Arkin is no fan of Trump, calling him “an ignorant and incompetent impostor,” but describes his shock at NBC’s reflexive opposition to the president’s “bumbling intuitions” to get along with Russia, to denuclearize North Korea, to get out of the Middle East, and his questioning of the US military’s involvement in Africa.
“I’m alarmed at how quick NBC is to mechanically argue the contrary, to be in favor of policies that just spell more conflict and more war. Really? We shouldn’t get out Syria? We shouldn’t go for the bold move of denuclearizing the Korean peninsula? Even on Russia, though we should be concerned about the brittleness of our democracy that it is so vulnerable to manipulation, do we really yearn for the Cold War? And don’t even get me started with the FBI: What? We now lionize this historically destructive institution?”

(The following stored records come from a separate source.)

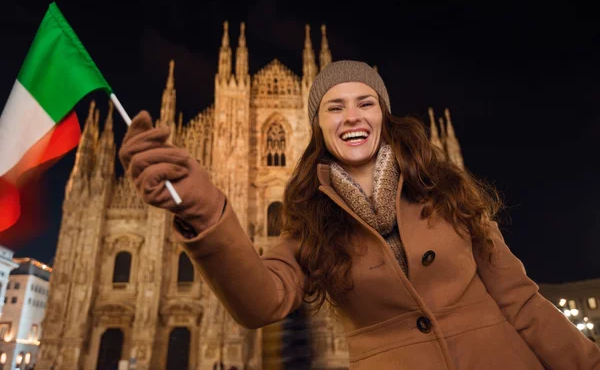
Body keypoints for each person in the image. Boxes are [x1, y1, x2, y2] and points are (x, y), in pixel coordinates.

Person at [119, 60, 600, 369]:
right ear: (319, 128)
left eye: (365, 102)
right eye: (334, 108)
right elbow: (260, 301)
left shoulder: (448, 191)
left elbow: (522, 303)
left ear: (383, 116)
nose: (351, 116)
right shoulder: (312, 219)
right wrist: (205, 212)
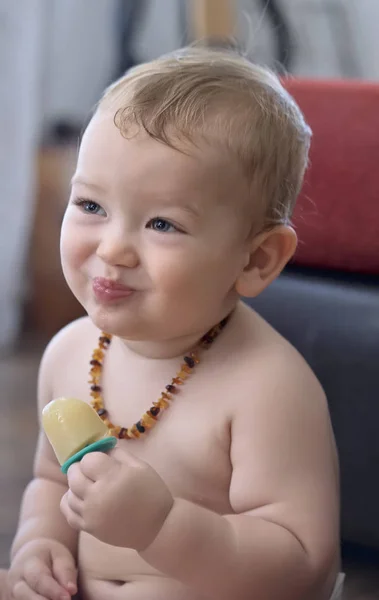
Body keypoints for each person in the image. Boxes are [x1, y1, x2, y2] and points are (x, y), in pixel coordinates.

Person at [6, 45, 342, 600]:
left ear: (256, 259)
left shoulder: (268, 389)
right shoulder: (68, 352)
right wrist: (39, 545)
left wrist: (162, 527)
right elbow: (50, 482)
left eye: (162, 223)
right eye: (90, 205)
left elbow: (303, 568)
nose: (113, 248)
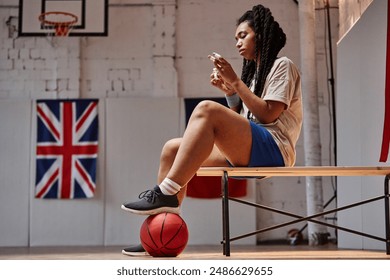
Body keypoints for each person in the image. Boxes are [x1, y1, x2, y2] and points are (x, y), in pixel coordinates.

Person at [121, 4, 303, 256]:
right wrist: (230, 92)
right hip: (253, 150)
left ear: (259, 34)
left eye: (243, 35)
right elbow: (245, 120)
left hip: (275, 151)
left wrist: (236, 83)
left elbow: (267, 114)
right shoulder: (253, 76)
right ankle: (157, 233)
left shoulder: (283, 65)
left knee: (206, 108)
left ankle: (166, 192)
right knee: (172, 148)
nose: (238, 43)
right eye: (236, 38)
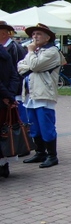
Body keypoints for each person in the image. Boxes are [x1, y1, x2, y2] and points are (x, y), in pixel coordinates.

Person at [17, 23, 66, 169]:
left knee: (46, 126)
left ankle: (52, 155)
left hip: (44, 94)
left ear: (47, 37)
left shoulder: (52, 52)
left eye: (38, 34)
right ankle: (40, 152)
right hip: (31, 94)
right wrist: (32, 62)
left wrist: (30, 54)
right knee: (34, 126)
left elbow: (34, 66)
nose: (34, 37)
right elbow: (20, 66)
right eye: (33, 34)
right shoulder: (36, 52)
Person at [0, 34, 22, 178]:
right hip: (5, 99)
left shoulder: (6, 52)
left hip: (4, 99)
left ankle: (3, 165)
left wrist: (7, 96)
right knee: (4, 132)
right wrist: (10, 95)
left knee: (4, 132)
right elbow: (15, 76)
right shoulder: (4, 52)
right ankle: (4, 165)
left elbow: (14, 75)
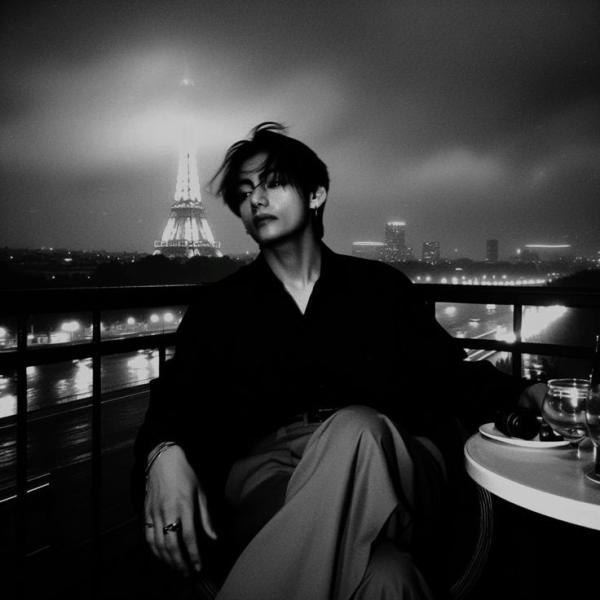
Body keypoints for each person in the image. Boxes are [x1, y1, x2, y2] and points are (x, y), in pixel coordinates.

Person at [134, 122, 547, 599]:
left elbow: (451, 375)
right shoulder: (219, 309)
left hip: (392, 460)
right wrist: (162, 454)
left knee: (357, 430)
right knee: (390, 579)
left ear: (316, 194)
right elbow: (175, 401)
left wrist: (526, 393)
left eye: (272, 183)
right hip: (274, 477)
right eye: (244, 193)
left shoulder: (381, 289)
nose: (256, 199)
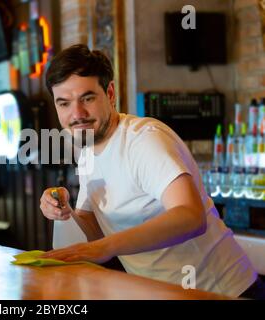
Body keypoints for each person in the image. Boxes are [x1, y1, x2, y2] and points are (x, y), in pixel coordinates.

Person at [39, 44, 265, 299]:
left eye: (87, 98)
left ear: (110, 93)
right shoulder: (88, 148)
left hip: (222, 292)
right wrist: (63, 210)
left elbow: (191, 216)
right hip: (162, 293)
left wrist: (106, 247)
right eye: (64, 103)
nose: (76, 114)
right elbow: (93, 232)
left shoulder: (143, 140)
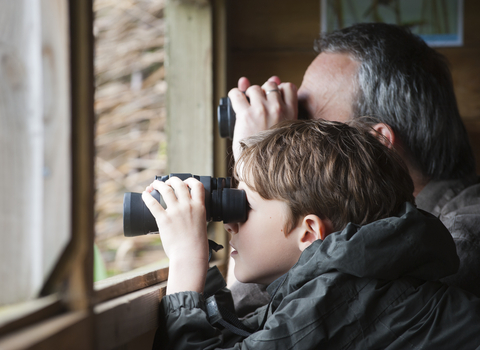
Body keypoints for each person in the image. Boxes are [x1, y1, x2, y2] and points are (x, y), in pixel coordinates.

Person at [144, 120, 480, 349]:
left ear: (309, 233)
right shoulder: (357, 280)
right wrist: (198, 260)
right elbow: (244, 337)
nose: (229, 223)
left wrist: (186, 260)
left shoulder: (341, 296)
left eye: (244, 208)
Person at [228, 23, 480, 307]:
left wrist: (259, 166)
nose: (294, 136)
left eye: (311, 120)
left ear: (378, 145)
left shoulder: (461, 238)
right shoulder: (370, 230)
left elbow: (244, 318)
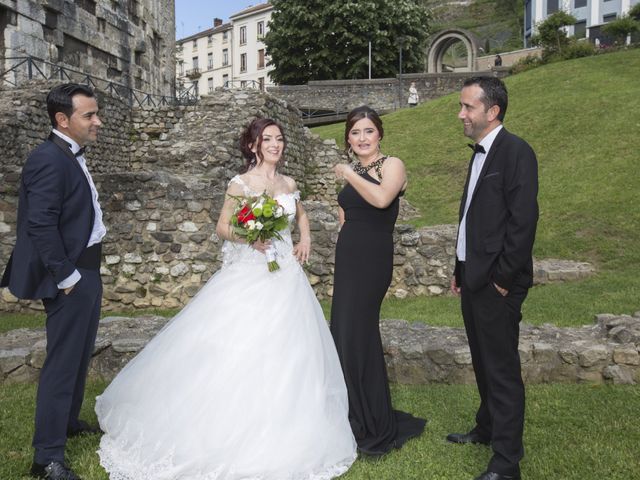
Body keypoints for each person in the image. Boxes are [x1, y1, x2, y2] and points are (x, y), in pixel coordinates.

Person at [95, 118, 357, 480]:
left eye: (279, 139)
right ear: (253, 145)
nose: (275, 145)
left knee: (291, 349)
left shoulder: (289, 183)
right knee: (241, 347)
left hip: (286, 276)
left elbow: (299, 213)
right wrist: (250, 238)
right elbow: (222, 226)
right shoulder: (241, 183)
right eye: (268, 139)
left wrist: (305, 238)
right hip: (250, 272)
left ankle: (288, 424)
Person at [0, 83, 105, 480]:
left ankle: (67, 422)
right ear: (63, 120)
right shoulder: (47, 158)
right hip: (72, 275)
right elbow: (39, 224)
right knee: (63, 363)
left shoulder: (70, 155)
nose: (98, 121)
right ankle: (46, 458)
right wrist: (67, 277)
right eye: (89, 115)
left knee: (79, 356)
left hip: (87, 270)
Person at [448, 77, 538, 480]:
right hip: (473, 277)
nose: (461, 114)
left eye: (468, 107)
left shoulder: (517, 152)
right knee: (483, 362)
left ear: (492, 111)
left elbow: (523, 223)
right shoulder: (479, 153)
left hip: (498, 284)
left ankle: (506, 462)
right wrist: (460, 267)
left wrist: (503, 279)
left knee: (501, 370)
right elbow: (473, 218)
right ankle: (486, 429)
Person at [331, 106, 426, 456]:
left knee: (360, 333)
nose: (361, 138)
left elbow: (383, 198)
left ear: (379, 134)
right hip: (349, 256)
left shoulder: (393, 165)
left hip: (372, 259)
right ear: (348, 138)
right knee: (343, 332)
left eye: (368, 131)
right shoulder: (355, 171)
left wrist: (346, 172)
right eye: (355, 133)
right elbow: (347, 214)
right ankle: (352, 413)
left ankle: (374, 421)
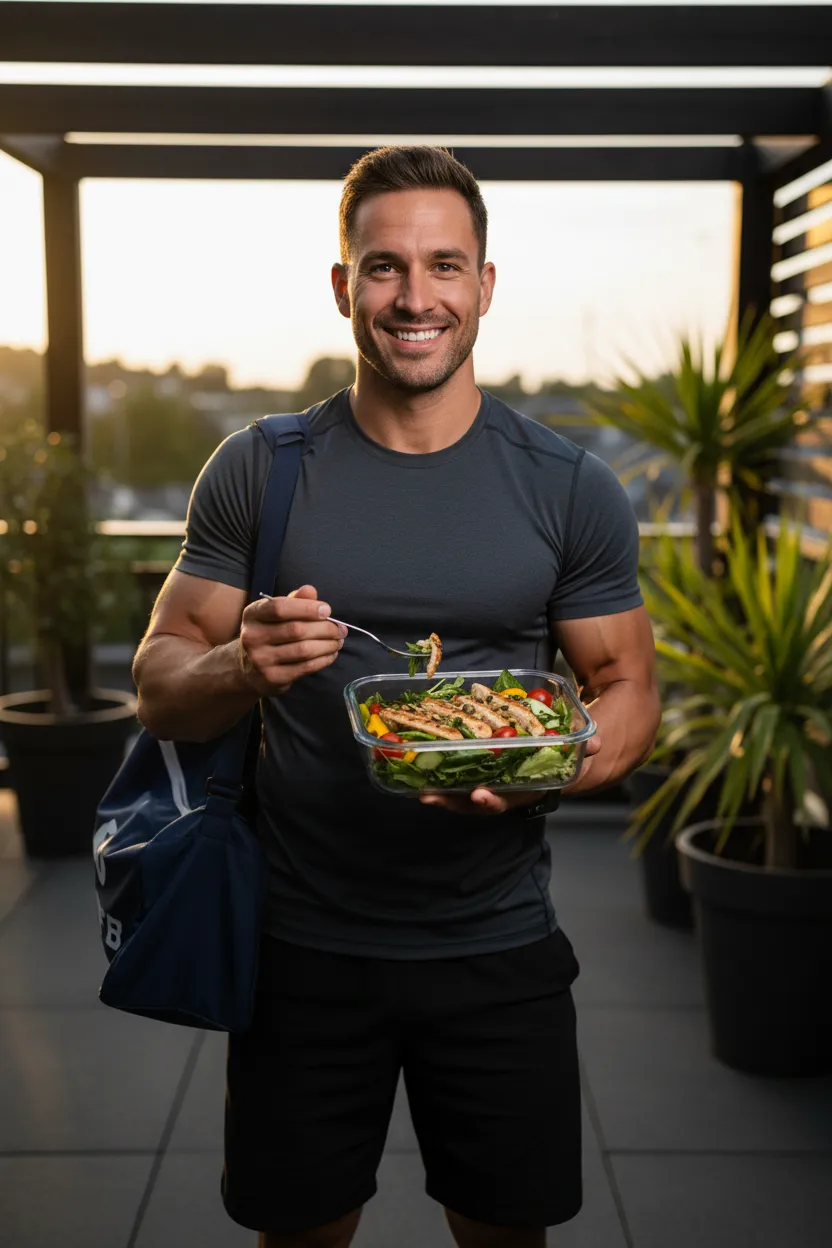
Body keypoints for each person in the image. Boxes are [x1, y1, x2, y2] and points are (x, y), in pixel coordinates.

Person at [133, 145, 661, 1248]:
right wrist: (239, 665)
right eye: (383, 267)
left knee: (506, 1234)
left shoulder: (568, 487)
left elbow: (624, 691)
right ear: (342, 286)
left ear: (484, 286)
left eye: (443, 267)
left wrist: (543, 761)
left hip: (497, 945)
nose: (414, 298)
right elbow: (157, 685)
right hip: (299, 946)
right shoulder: (259, 469)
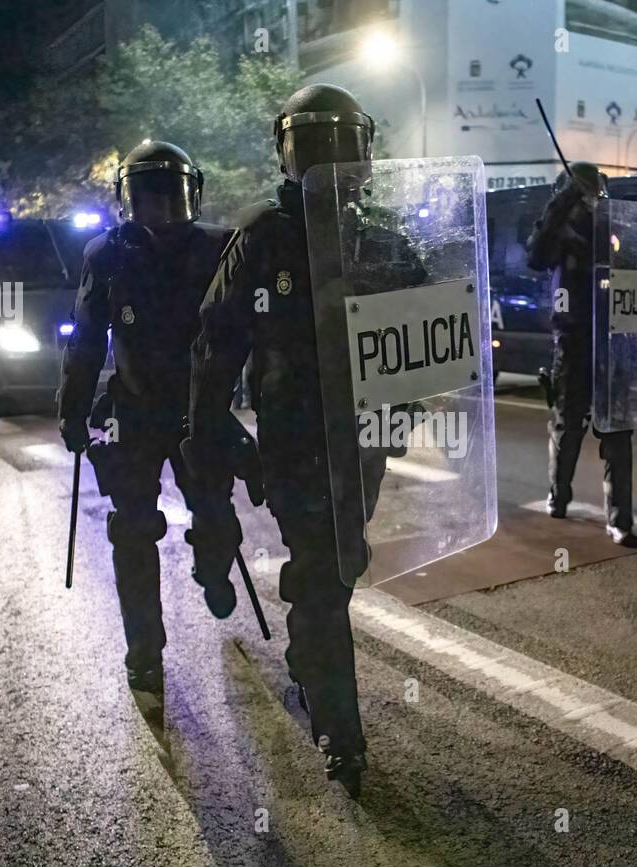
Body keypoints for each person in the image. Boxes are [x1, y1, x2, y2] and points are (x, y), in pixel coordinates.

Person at [189, 83, 419, 797]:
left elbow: (426, 337)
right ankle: (339, 730)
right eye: (314, 146)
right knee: (323, 572)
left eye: (340, 147)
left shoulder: (380, 240)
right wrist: (209, 432)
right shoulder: (262, 237)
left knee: (336, 569)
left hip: (363, 443)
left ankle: (308, 661)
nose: (330, 162)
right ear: (289, 154)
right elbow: (216, 342)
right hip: (292, 442)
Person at [58, 141, 234, 692]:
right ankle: (144, 649)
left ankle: (213, 566)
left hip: (198, 413)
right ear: (127, 202)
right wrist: (73, 410)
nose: (159, 212)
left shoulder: (218, 250)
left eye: (170, 198)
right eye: (147, 200)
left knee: (218, 518)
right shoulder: (106, 256)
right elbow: (87, 338)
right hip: (131, 413)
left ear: (191, 197)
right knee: (132, 533)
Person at [527, 162, 637, 546]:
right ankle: (558, 497)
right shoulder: (559, 235)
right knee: (567, 426)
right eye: (584, 192)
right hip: (573, 341)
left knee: (617, 431)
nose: (591, 199)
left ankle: (621, 520)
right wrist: (564, 201)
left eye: (593, 192)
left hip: (613, 340)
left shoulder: (610, 228)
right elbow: (536, 255)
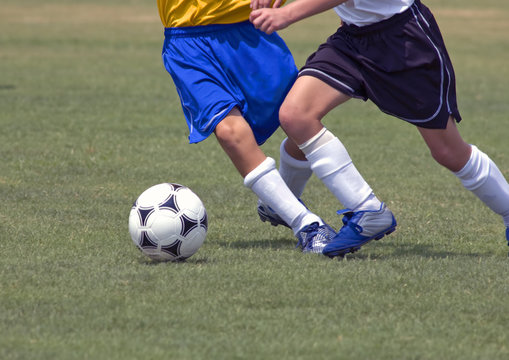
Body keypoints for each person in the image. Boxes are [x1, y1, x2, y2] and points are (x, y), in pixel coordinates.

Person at [250, 0, 509, 257]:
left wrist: (288, 13)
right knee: (296, 115)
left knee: (448, 152)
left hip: (403, 40)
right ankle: (366, 209)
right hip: (352, 38)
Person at [157, 0, 337, 253]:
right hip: (188, 40)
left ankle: (279, 202)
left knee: (299, 119)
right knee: (229, 131)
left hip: (250, 32)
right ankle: (307, 225)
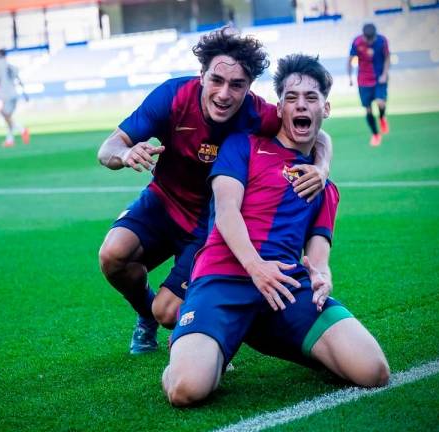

“There’s a saying about consultants, that organizations hire them to hear exactly what they want to hear,” Arkin writes in the conclusion of his statement. “ I’m proud to say that NBC didn’t do that when it came to me. Similarly I can say that I’m proud that I’m not guilty of giving my employers what they wanted. Still, the things this and most organizations fear most — variability, disturbance, difference — those things that are also the primary drivers of creativity — are not really the things that I see valued in the reporting ranks.”
That’s about as charitably as it could possibly be said by a skeptical tongue. Another way to say it would be that plutocrat-controlled and government-enmeshed media networks hire reporters to protect the warmongering oligarchic status quo upon which media-controlling plutocrats have built their respective kingdoms, and foster an environment which elevates those who promote establishment-friendly narratives while marginalizing and pressuring anyone who doesn’t. It’s absolutely bizarre that it should be unusual for there to be a civilian analyst of the US war machine’s behaviors in the mainstream media who is skeptical of its failed policies and nonstop bloodshed, and it’s a crime that such voices are barely holding on to the fringes of the media stage. Such analysts should be extremely normal and commonplace, not rare and made to feel as though they don’t belong.